We sat and drank for a few minutes when I felt a tap on my shoulder. I turned, and, my heart jumped to my throat. There was the ‘handsome dude’, Arnie Palmer, smiling and grabbing my hand again as I stood and introduced my people. Arnie sat, ordered, if memory serves, a Vodka Tonic, and we sat, drank, and visited for the entire afternoon. Arnie kept us enrapt with his answers to our questions and stories of his ventures, and I shall never forget his kindness and fellowship that day.

Arnold Palmer was/is the ‘real deal’! How do you measure a person’s worth by golf statistics and hero-worship? This man was all, and, MORE, than were the publicity pieces written about him.

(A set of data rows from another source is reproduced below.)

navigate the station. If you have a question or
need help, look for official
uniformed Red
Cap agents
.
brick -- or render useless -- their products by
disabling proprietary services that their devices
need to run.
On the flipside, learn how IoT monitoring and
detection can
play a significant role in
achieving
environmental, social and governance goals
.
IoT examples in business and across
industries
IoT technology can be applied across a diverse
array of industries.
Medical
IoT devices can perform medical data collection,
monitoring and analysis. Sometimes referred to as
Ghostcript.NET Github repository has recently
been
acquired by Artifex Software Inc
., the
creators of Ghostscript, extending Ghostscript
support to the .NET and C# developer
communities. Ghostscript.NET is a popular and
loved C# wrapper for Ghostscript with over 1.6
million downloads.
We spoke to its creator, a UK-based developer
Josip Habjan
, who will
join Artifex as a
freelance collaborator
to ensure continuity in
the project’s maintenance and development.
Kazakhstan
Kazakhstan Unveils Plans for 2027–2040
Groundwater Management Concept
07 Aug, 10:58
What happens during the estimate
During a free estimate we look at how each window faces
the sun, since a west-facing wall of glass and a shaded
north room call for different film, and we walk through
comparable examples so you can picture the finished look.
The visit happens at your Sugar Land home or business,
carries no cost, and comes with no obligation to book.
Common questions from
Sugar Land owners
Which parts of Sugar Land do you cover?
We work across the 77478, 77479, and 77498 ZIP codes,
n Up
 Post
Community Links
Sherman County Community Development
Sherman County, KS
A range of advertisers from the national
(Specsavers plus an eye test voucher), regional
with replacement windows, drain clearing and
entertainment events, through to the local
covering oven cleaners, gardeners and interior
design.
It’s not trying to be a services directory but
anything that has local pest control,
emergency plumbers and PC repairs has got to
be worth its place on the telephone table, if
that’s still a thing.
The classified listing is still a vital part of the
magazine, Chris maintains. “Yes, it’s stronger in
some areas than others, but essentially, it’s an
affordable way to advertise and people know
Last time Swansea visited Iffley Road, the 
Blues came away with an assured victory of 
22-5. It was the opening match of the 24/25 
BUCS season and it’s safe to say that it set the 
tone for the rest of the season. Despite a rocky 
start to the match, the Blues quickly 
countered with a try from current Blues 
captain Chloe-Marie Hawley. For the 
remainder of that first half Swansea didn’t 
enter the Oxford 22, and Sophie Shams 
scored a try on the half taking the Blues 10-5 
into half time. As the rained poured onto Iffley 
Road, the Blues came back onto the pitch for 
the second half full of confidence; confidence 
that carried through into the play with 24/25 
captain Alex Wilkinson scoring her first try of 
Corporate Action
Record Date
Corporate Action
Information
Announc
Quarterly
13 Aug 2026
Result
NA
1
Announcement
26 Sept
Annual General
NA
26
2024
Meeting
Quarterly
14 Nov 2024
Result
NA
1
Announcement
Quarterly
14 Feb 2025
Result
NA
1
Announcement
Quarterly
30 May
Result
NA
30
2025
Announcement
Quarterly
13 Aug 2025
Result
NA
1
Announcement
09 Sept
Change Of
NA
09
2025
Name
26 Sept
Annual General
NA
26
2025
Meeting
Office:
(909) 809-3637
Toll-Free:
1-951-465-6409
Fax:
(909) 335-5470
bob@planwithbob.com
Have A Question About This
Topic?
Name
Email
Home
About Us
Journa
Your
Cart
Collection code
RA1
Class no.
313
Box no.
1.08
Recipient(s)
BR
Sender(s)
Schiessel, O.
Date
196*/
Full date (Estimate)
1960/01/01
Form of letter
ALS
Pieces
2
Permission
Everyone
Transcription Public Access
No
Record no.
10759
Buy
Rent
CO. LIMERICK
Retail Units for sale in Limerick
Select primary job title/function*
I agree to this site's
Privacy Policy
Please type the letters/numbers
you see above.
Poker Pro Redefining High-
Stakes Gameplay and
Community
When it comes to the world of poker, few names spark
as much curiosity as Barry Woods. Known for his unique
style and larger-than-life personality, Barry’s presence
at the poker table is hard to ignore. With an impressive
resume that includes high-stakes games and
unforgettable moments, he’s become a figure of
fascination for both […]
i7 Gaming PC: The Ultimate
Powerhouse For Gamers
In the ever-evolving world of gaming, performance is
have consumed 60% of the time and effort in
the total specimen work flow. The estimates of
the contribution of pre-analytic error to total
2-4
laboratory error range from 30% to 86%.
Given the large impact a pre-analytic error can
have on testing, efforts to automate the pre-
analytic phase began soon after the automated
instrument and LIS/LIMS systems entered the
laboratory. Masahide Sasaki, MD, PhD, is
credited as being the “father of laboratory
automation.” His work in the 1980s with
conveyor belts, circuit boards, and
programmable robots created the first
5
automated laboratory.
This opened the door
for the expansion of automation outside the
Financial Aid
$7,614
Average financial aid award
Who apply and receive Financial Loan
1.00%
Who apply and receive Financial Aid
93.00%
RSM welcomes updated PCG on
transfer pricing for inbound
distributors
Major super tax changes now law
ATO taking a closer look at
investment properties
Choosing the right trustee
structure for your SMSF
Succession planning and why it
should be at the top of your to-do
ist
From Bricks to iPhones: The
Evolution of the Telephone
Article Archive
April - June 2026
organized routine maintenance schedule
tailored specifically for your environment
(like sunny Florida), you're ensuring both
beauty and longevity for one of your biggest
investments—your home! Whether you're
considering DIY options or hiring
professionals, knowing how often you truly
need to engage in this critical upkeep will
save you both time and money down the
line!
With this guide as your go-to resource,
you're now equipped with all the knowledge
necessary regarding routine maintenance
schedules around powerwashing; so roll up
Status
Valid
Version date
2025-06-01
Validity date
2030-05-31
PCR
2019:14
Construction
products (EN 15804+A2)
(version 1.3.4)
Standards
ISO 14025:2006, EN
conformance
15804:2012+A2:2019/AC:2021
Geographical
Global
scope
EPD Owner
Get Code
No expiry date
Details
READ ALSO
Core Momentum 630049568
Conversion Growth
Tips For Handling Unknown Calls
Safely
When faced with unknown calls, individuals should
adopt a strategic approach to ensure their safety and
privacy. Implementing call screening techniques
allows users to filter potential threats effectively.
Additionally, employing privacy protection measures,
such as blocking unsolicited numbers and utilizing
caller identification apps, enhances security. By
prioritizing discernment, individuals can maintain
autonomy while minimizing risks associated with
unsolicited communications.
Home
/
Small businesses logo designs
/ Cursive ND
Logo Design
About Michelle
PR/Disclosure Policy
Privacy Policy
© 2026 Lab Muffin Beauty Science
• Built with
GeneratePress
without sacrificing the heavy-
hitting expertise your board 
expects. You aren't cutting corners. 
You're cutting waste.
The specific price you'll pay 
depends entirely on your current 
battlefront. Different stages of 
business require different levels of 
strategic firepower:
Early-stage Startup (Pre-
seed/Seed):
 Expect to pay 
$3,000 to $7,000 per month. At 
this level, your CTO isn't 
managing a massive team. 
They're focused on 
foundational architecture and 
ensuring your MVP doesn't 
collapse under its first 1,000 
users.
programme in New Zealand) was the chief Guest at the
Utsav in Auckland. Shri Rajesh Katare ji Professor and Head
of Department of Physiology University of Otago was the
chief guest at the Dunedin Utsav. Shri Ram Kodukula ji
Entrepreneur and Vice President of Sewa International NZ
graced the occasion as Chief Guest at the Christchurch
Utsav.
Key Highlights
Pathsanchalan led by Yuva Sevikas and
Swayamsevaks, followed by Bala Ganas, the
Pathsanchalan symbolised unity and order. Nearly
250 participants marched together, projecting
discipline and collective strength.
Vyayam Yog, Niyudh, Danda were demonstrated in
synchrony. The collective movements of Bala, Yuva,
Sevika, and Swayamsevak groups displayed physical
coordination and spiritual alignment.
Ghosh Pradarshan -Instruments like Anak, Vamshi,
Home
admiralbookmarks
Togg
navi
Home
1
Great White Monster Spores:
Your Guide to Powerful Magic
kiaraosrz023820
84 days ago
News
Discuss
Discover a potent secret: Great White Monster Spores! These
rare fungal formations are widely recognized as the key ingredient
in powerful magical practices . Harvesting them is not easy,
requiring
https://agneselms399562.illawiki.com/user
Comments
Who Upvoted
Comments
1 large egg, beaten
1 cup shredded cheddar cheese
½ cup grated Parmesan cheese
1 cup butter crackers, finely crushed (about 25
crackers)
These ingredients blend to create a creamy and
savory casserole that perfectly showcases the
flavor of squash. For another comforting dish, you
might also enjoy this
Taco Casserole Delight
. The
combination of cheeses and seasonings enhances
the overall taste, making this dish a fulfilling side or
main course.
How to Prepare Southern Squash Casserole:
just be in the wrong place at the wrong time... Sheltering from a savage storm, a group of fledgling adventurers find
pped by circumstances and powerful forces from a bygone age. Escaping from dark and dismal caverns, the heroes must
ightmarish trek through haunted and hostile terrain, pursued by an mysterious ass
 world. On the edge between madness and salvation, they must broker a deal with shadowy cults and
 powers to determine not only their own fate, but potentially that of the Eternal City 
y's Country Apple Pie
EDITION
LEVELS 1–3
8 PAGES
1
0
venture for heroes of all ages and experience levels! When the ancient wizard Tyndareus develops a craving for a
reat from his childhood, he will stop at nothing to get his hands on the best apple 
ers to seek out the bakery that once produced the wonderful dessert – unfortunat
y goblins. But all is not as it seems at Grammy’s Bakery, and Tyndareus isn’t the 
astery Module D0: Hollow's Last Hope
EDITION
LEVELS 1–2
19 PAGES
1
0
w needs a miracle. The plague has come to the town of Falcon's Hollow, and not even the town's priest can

I’ve followed and loved this man my entire life. I can personally speak to his humility and his warmth. He was, and, is a role-model Supreme!

The morning after our long afternoon gathering, I took my son, Steve, to the club for the Saturday round of the Phoenix Open. We wormed our way through the crowd to where Arnie was putting on the practice green.

Arnie looked up and saw Steve and me, smiled, came over to the roped-off area and asked: “Is this your son, Bill?”

WOW! Arnie remembered my name!

We chatted there at the putting green for some minutes…minutes I shall never forget!

There is no doubt in my mind that meeting Arnold Palmer was a singular event in my life… I would not trade that event for anything in the world!

The ‘King of Golf’ – Arnold Palmer’: I love this man!

Okay, the ‘Ramble’ is over!

Now, WRITE! If you really are a writer!

Here’s something to get you started:

‘The World is my oyster! Where did that come from’?